* Your task: Nothing but the records, transcribed exactly, should appear in the answer; leave the pictures out.

* Materials provided:

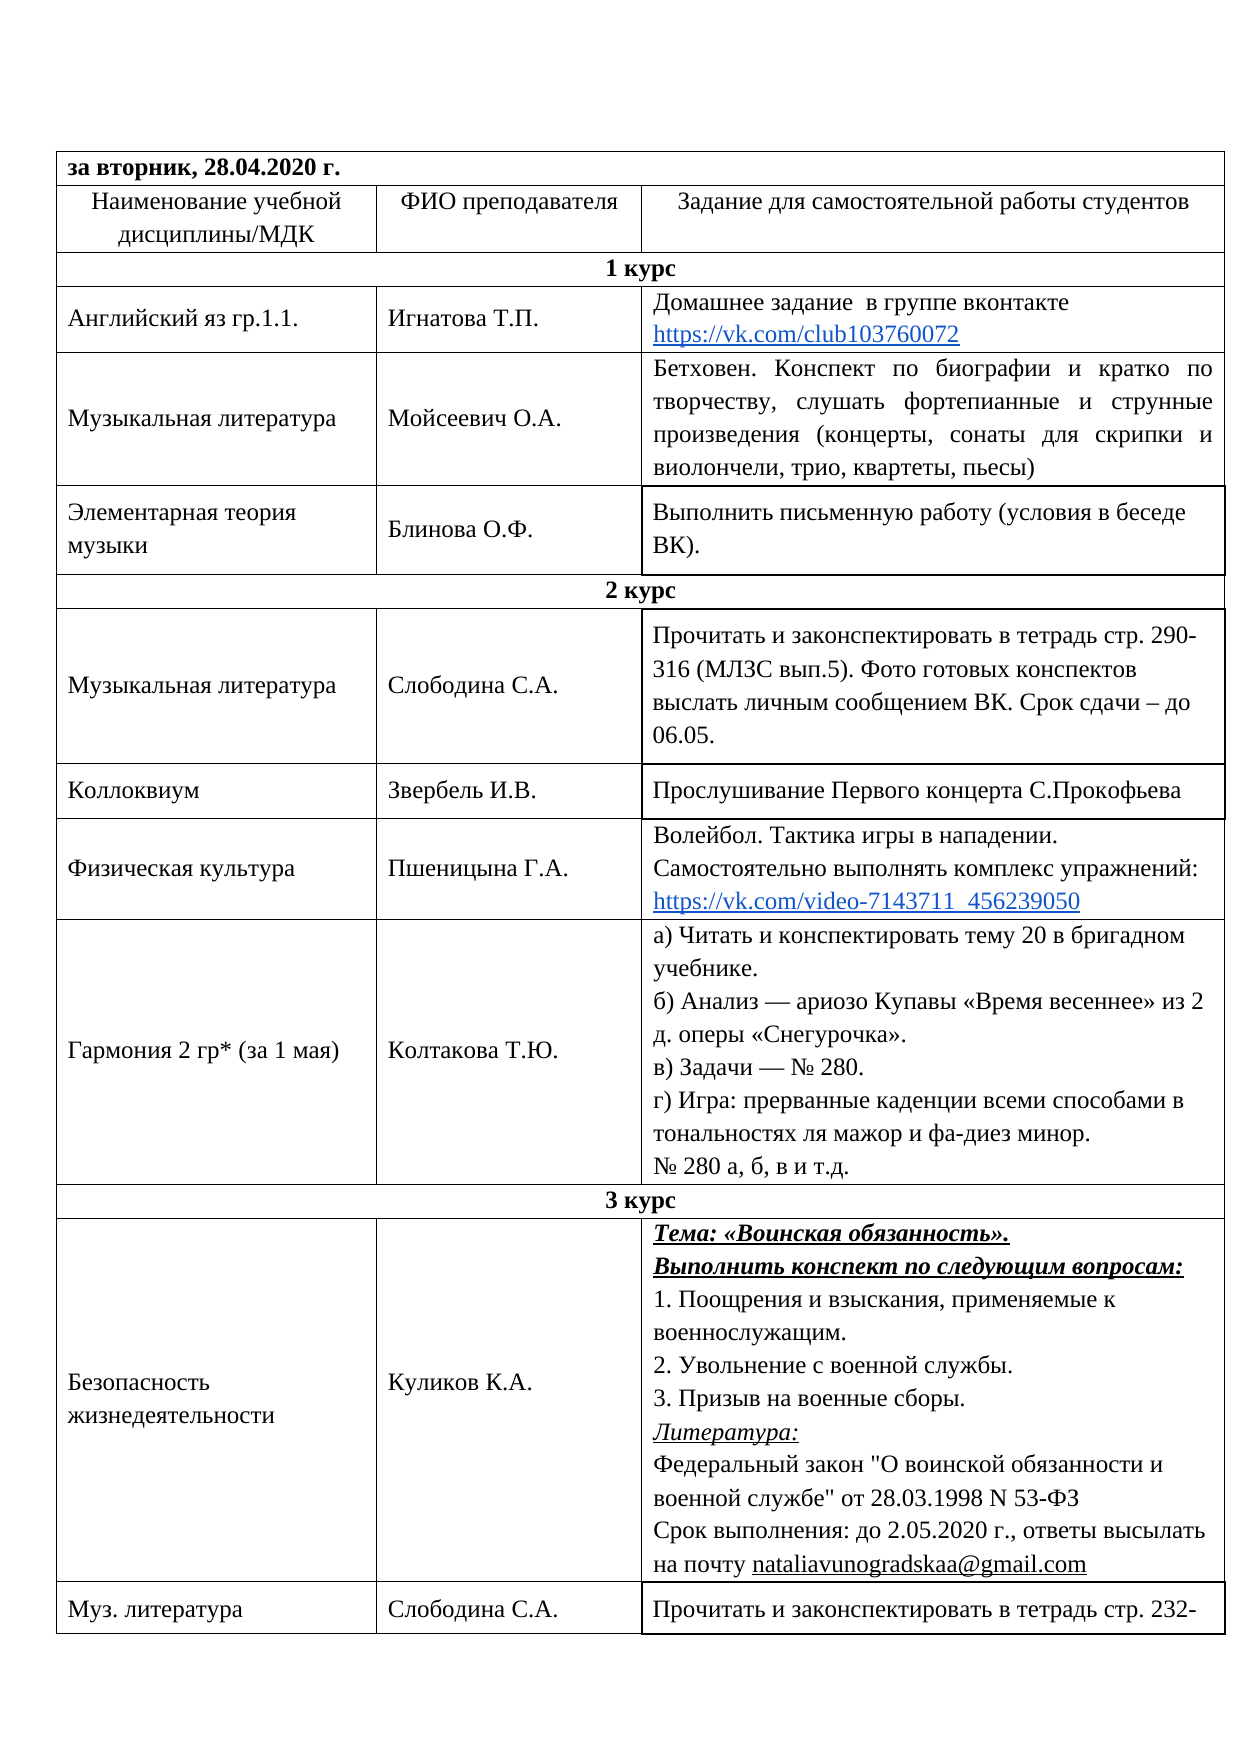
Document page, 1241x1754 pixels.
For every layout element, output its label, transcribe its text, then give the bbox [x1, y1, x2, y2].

table_cell Английский яз гр.1.1. [57, 287, 376, 352]
table_cell 1 курс [57, 253, 1224, 286]
table_cell Муз. литература [57, 1582, 376, 1633]
table_cell Коллоквиум [57, 764, 376, 818]
table_cell Безопасность жизнедеятельности [57, 1219, 376, 1581]
table_cell 2 курс [57, 575, 1224, 608]
table_cell Элементарная теория музыки [57, 486, 376, 573]
table_cell Выполнить письменную работу (условия в беседе ВК). [643, 487, 1224, 573]
table_cell Задание для самостоятельной работы студентов [642, 186, 1224, 252]
table_cell Слободина С.А. [377, 609, 641, 763]
table_cell 3 курс [57, 1185, 1224, 1217]
table_cell Прослушивание Первого концерта С.Прокофьева [643, 765, 1224, 818]
table_cell Пшеницына Г.А. [377, 819, 641, 919]
table_cell Тема: «Воинская обязанность». Выполнить конспект по следующим вопросам: 1. Поощрения и взыскания, применяемые к военнослужащим. 2. Увольнение с военной службы. 3. Призыв на военные сборы. Литература: Федеральный закон "О воинской обязанности и военной службе" от 28.03.1998 N 53-ФЗ Срок выполнения: до 2.05.2020 г., ответы высылать на почту nataliavunogradskaa@gmail.com [642, 1219, 1224, 1581]
table_cell Музыкальная литература [57, 609, 376, 763]
table_cell Наименование учебной дисциплины/МДК [57, 186, 376, 252]
table_cell Куликов К.А. [377, 1219, 641, 1581]
table_cell Гармония 2 гр* (за 1 мая) [57, 920, 376, 1184]
table_header за вторник, 28.04.2020 г. [57, 152, 1224, 185]
table_cell Игнатова Т.П. [377, 287, 641, 352]
table_cell Музыкальная литература [57, 353, 376, 485]
table_cell Колтакова Т.Ю. [377, 920, 641, 1184]
table_cell Бетховен. Конспект по биографии и кратко по творчеству, слушать фортепианные и струнные произведения (концерты, сонаты для скрипки и виолончели, трио, квартеты, пьесы) [642, 353, 1224, 485]
table_cell Волейбол. Тактика игры в нападении. Самостоятельно выполнять комплекс упражнений: https://vk.com/video-7143711_456239050 [642, 820, 1224, 919]
table_cell Домашнее задание в группе вконтакте https://vk.com/club103760072 [642, 287, 1224, 352]
table_cell Мойсеевич О.А. [377, 353, 641, 485]
table_cell Слободина С.А. [377, 1582, 641, 1633]
table_cell ФИО преподавателя [377, 186, 641, 252]
table_cell а) Читать и конспектировать тему 20 в бригадном учебнике. б) Анализ — ариозо Купавы «Время весеннее» из 2 д. оперы «Снегурочка». в) Задачи — № 280. г) Игра: прерванные каденции всеми способами в тональностях ля мажор и фа-диез минор. № 280 а, б, в и т.д. [642, 920, 1224, 1184]
table_cell Звербель И.В. [377, 764, 641, 818]
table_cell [643, 1583, 1224, 1633]
table_cell Блинова О.Ф. [377, 486, 641, 573]
table_cell Прочитать и законспектировать в тетрадь стр. 290-316 (МЛЗС вып.5). Фото готовых конспектов выслать личным сообщением ВК. Срок сдачи – до 06.05. [643, 610, 1224, 763]
table_cell Физическая культура [57, 819, 376, 919]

* Your response:
Document page, 1241x1754 pixels.
For every layout element, output its label, transcribe its text, then give the bbox [x1, y1, x2, y2].

table_cell Английский яз гр.1.1. [57, 287, 376, 352]
table_cell 1 курс [57, 253, 1224, 286]
table_cell Муз. литература [57, 1582, 376, 1633]
table_cell Коллоквиум [57, 764, 376, 818]
table_cell Безопасность жизнедеятельности [57, 1219, 376, 1581]
table_cell 2 курс [57, 575, 1224, 608]
table_cell Элементарная теория музыки [57, 486, 376, 573]
table_cell Выполнить письменную работу (условия в беседе ВК). [643, 487, 1224, 573]
table_cell Задание для самостоятельной работы студентов [642, 186, 1224, 252]
table_cell Слободина С.А. [377, 609, 641, 763]
table_cell 3 курс [57, 1185, 1224, 1217]
table_cell Прослушивание Первого концерта С.Прокофьева [643, 765, 1224, 818]
table_cell Пшеницына Г.А. [377, 819, 641, 919]
table_cell Тема: «Воинская обязанность». Выполнить конспект по следующим вопросам: 1. Поощрения и взыскания, применяемые к военнослужащим. 2. Увольнение с военной службы. 3. Призыв на военные сборы. Литература: Федеральный закон "О воинской обязанности и военной службе" от 28.03.1998 N 53-ФЗ Срок выполнения: до 2.05.2020 г., ответы высылать на почту nataliavunogradskaa@gmail.com [642, 1219, 1224, 1581]
table_cell Музыкальная литература [57, 609, 376, 763]
table_cell Наименование учебной дисциплины/МДК [57, 186, 376, 252]
table_cell Куликов К.А. [377, 1219, 641, 1581]
table_cell Гармония 2 гр* (за 1 мая) [57, 920, 376, 1184]
table_header за вторник, 28.04.2020 г. [57, 152, 1224, 185]
table_cell Игнатова Т.П. [377, 287, 641, 352]
table_cell Музыкальная литература [57, 353, 376, 485]
table_cell Колтакова Т.Ю. [377, 920, 641, 1184]
table_cell Бетховен. Конспект по биографии и кратко по творчеству, слушать фортепианные и струнные произведения (концерты, сонаты для скрипки и виолончели, трио, квартеты, пьесы) [642, 353, 1224, 485]
table_cell Волейбол. Тактика игры в нападении. Самостоятельно выполнять комплекс упражнений: https://vk.com/video-7143711_456239050 [642, 820, 1224, 919]
table_cell Домашнее задание в группе вконтакте https://vk.com/club103760072 [642, 287, 1224, 352]
table_cell Мойсеевич О.А. [377, 353, 641, 485]
table_cell Слободина С.А. [377, 1582, 641, 1633]
table_cell ФИО преподавателя [377, 186, 641, 252]
table_cell а) Читать и конспектировать тему 20 в бригадном учебнике. б) Анализ — ариозо Купавы «Время весеннее» из 2 д. оперы «Снегурочка». в) Задачи — № 280. г) Игра: прерванные каденции всеми способами в тональностях ля мажор и фа-диез минор. № 280 а, б, в и т.д. [642, 920, 1224, 1184]
table_cell Звербель И.В. [377, 764, 641, 818]
table_cell [643, 1583, 1224, 1633]
table_cell Блинова О.Ф. [377, 486, 641, 573]
table_cell Прочитать и законспектировать в тетрадь стр. 290-316 (МЛЗС вып.5). Фото готовых конспектов выслать личным сообщением ВК. Срок сдачи – до 06.05. [643, 610, 1224, 763]
table_cell Физическая культура [57, 819, 376, 919]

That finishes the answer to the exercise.